Mr Power gazed at the passing houses with rueful apprehension.
—­He had a sudden death, poor fellow, he said.
—­The best death, Mr Bloom said.
Their wide open eyes looked at him.
—­No suffering, he said. A moment and all is over. Like dying in sleep.
No-one spoke.
Ulysses – James Joyce

The thing I fear is the dying, not the death. I fear incapacitating illness and dying too soon. I don’t want to experience a long, slow descent into unending pain and weariness. The way Rich died, both sick and young, would be the worst way to end this life. When I think of him lying in a hospice bed, I don’t feel sadness, I feel pity tinged with “not-me” guilt and fear.

To say goodbye

About a month before I left my husband, a little more than five years ago, Rich and I shared what would turn out to be our final conversation. I was trying to tell him, indirectly, that I was leaving his friend, but the conversation ended up being more about him than about me. He echoed my reasons for leaving Mike by saying he was afraid that by settling down with his steady, dependable girlfriend, he would be missing out on a risky but potentially more passionate relationship. My advice then was: Look, no one is dependent on you, so what is the point of staying in a boring relationship? When all the color in life is leached away by domestic dullness, do something about it! Follow your passion.

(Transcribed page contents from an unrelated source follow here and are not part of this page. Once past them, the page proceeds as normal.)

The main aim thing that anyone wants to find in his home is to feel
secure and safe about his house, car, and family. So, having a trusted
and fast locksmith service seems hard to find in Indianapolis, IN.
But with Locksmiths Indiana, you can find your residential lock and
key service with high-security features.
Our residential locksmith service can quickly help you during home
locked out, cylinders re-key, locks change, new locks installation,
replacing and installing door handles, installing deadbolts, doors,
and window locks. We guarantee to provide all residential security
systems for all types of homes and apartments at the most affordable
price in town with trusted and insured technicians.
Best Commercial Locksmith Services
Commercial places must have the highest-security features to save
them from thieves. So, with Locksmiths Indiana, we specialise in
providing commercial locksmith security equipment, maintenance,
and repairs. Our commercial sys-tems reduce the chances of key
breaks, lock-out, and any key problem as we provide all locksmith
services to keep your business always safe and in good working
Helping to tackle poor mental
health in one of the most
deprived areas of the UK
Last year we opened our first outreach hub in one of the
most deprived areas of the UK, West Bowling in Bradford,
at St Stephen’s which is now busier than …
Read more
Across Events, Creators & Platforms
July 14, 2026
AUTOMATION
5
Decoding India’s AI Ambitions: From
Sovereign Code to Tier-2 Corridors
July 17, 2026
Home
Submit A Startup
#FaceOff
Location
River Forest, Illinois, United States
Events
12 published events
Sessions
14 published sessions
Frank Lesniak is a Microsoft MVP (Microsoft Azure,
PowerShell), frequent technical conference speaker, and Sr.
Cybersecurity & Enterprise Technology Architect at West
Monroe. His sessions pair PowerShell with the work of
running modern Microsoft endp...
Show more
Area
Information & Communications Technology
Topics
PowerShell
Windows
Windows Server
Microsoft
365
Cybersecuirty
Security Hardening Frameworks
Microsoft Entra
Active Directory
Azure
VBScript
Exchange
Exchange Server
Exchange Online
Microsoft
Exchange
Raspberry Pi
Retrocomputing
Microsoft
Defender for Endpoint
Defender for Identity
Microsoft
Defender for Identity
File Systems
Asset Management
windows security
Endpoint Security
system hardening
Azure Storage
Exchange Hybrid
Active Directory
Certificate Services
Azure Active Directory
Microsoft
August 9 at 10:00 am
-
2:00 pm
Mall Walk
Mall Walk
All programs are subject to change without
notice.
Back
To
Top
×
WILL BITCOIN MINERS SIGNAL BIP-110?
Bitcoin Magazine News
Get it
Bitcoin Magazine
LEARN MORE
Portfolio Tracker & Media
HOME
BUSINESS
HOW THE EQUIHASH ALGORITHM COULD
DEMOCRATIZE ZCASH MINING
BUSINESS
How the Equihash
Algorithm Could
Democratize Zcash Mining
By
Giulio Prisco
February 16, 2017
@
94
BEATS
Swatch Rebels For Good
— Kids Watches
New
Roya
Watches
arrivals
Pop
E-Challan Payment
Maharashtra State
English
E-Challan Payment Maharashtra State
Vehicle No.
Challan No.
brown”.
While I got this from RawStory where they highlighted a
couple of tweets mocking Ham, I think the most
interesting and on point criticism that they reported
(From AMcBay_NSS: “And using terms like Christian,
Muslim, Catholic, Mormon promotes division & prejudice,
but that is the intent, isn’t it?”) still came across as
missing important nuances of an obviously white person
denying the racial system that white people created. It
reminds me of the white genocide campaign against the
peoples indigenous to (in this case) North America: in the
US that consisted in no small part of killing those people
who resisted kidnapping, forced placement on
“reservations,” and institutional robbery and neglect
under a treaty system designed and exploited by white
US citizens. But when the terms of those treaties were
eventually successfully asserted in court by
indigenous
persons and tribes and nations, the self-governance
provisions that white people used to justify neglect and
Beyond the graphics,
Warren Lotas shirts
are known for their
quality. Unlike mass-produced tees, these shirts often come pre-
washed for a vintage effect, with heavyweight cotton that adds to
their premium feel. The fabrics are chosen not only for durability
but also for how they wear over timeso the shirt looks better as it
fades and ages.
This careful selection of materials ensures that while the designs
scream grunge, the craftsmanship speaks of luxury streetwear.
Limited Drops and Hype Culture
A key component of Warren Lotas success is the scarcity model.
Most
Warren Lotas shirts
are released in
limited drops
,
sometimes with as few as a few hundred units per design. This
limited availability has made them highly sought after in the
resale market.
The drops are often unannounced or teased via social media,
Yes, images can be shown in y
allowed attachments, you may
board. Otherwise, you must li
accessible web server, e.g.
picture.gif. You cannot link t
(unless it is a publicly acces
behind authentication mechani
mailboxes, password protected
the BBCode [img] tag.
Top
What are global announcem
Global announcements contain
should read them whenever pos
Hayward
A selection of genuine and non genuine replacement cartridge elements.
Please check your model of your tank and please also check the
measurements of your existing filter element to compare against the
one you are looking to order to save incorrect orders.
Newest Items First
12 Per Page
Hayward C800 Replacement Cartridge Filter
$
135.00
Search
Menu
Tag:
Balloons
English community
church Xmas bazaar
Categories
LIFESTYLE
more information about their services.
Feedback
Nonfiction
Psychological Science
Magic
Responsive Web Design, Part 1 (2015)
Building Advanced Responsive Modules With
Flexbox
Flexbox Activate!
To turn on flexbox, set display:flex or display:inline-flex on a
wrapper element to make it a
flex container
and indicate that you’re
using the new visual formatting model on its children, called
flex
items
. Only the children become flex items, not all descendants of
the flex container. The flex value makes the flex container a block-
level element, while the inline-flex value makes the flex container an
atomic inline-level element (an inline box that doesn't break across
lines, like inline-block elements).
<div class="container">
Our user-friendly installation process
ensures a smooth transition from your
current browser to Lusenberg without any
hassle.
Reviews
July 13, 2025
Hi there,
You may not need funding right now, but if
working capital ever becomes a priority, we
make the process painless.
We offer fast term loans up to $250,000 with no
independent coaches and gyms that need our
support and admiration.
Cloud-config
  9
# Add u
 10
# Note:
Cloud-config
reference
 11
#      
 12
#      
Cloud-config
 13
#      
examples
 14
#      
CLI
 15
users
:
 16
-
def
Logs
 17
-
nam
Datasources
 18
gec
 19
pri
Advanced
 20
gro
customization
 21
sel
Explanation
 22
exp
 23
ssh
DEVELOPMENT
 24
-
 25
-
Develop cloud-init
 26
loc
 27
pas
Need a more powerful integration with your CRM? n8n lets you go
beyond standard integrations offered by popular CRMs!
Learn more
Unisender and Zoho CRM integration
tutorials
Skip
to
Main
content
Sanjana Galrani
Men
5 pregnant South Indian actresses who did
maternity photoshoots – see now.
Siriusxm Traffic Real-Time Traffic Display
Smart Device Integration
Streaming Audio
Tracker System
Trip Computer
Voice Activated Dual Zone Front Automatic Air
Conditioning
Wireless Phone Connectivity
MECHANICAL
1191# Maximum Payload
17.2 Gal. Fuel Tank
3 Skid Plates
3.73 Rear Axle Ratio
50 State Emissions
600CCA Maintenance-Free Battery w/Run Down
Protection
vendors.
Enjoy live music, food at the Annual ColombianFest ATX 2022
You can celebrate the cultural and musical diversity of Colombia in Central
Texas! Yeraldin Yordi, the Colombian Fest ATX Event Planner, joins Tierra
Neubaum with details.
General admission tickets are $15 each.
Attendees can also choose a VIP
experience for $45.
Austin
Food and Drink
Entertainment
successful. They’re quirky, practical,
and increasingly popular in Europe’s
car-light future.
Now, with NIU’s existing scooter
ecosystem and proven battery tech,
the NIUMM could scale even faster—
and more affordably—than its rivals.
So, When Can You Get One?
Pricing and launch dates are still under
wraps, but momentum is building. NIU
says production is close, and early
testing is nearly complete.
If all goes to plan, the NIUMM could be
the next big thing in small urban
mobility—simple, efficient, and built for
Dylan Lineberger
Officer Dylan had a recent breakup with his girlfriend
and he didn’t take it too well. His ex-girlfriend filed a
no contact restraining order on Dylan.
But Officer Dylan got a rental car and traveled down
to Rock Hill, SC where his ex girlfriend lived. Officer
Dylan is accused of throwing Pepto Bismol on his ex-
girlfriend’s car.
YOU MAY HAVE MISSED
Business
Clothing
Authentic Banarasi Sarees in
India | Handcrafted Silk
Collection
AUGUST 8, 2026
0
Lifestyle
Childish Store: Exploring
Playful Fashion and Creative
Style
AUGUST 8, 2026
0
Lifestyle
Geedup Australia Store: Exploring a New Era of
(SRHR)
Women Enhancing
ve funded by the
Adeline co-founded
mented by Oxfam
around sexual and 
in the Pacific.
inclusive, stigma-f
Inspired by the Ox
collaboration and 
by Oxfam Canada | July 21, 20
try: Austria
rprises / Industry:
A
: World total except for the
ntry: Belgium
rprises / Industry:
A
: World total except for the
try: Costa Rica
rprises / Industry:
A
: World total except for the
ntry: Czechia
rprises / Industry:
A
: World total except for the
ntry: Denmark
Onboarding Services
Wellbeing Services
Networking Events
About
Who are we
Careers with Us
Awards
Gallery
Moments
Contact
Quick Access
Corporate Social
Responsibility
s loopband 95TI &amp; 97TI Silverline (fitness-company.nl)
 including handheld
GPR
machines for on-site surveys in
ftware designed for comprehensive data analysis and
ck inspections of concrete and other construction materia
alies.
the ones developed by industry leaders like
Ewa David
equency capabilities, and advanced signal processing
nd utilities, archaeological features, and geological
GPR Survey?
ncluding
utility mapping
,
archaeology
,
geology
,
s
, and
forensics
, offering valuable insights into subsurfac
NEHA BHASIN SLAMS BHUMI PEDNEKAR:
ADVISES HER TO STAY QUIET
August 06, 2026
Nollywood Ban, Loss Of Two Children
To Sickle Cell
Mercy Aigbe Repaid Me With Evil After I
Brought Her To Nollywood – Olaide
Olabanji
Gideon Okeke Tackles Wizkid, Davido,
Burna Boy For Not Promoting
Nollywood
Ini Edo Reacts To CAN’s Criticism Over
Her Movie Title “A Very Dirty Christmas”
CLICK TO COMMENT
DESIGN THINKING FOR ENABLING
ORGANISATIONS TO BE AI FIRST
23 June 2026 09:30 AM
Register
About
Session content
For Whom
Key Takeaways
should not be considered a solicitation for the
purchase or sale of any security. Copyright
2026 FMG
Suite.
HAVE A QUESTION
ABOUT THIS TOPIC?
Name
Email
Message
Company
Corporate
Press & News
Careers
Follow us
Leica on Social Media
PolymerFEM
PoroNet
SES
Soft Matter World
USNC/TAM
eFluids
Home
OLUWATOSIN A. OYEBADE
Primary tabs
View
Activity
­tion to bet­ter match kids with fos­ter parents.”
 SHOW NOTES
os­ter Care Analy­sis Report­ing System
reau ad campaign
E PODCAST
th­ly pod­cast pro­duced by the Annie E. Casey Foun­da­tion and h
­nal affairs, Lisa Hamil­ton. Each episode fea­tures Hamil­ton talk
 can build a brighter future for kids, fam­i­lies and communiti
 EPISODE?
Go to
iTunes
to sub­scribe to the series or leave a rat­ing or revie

He did not heed my advice, he stayed with his (honestly) lovely and loving girlfriend till the end. Is it cruel of me to wonder, if he’d known his life would end up being so short, would he have done anything different?

We grieve for the living, not the dead.

Grief is, according to one dictionary, “the emotional suffering one feels when something or someone the individual loves is taken away.” So I can not feel grief for Rich. While I loved him, I did not lose him, he was never mine to have.

Grief and loss, the words swirl around each other, meld into each other’s meaning until I’ve lost the sense of each. Can you only feel your own grief? I think we grieve for Elliott’s loss, not for our loss of ET. What was ET to us, really, other than a cute marketing scheme for Reese’s Pieces? But is what we feel for Elliot only sadness?

I feel more than sad for Mike’s loss of a good friend. Another dictionary says grief is, “deep sorrow, especially that caused by someone’s death.” Which is closer, but it seems it is not only the actual death that causes the sorrow.

Here is my own definition: For me, grief is: deep sorrow caused by someone else’s loss. That is how I feel.

And now I can grieve.

“Grieve not for the dead, for the dead feel no pain…
Instead, weep for the living, who heal to hurt again.”